### Goal of the exercise:
All of the entries below are to be repeated word for word.

### Data to process:
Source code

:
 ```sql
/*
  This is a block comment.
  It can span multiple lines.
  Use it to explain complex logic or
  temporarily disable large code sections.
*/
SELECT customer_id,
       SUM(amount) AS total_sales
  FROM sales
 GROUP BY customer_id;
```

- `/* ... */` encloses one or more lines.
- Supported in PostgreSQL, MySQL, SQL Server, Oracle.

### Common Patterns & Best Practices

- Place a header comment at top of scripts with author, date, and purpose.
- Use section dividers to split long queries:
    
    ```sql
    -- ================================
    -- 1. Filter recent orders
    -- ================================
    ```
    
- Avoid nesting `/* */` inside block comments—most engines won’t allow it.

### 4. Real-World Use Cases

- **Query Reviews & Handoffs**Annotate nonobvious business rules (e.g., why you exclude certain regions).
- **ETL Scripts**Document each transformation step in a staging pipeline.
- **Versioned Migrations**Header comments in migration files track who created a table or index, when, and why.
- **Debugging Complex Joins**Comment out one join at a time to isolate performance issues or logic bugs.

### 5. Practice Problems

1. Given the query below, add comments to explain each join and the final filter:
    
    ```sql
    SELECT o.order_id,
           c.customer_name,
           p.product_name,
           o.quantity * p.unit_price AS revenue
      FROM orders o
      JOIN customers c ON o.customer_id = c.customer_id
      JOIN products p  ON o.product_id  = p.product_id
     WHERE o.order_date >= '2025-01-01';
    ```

### The answer:
Source code

:
 ```sql
/*
  This is a block comment.
  It can span multiple lines.
  Use it to explain complex logic or
  temporarily disable large code sections.
*/
SELECT customer_id,
       SUM(amount) AS total_sales
  FROM sales
 GROUP BY customer_id;
```

- `/* ... */` encloses one or more lines.
- Supported in PostgreSQL, MySQL, SQL Server, Oracle.

### Common Patterns & Best Practices

- Place a header comment at top of scripts with author, date, and purpose.
- Use section dividers to split long queries:
    
    ```sql
    -- ================================
    -- 1. Filter recent orders
    -- ================================
    ```
    
- Avoid nesting `/* */` inside block comments—most engines won’t allow it.

### 4. Real-World Use Cases

- **Query Reviews & Handoffs**Annotate nonobvious business rules (e.g., why you exclude certain regions).
- **ETL Scripts**Document each transformation step in a staging pipeline.
- **Versioned Migrations**Header comments in migration files track who created a table or index, when, and why.
- **Debugging Complex Joins**Comment out one join at a time to isolate performance issues or logic bugs.

### 5. Practice Problems

1. Given the query below, add comments to explain each join and the final filter:
    
    ```sql
    SELECT o.order_id,
           c.customer_name,
           p.product_name,
           o.quantity * p.unit_price AS revenue
      FROM orders o
      JOIN customers c ON o.customer_id = c.customer_id
      JOIN products p  ON o.product_id  = p.product_id
     WHERE o.order_date >= '2025-01-01';
    ```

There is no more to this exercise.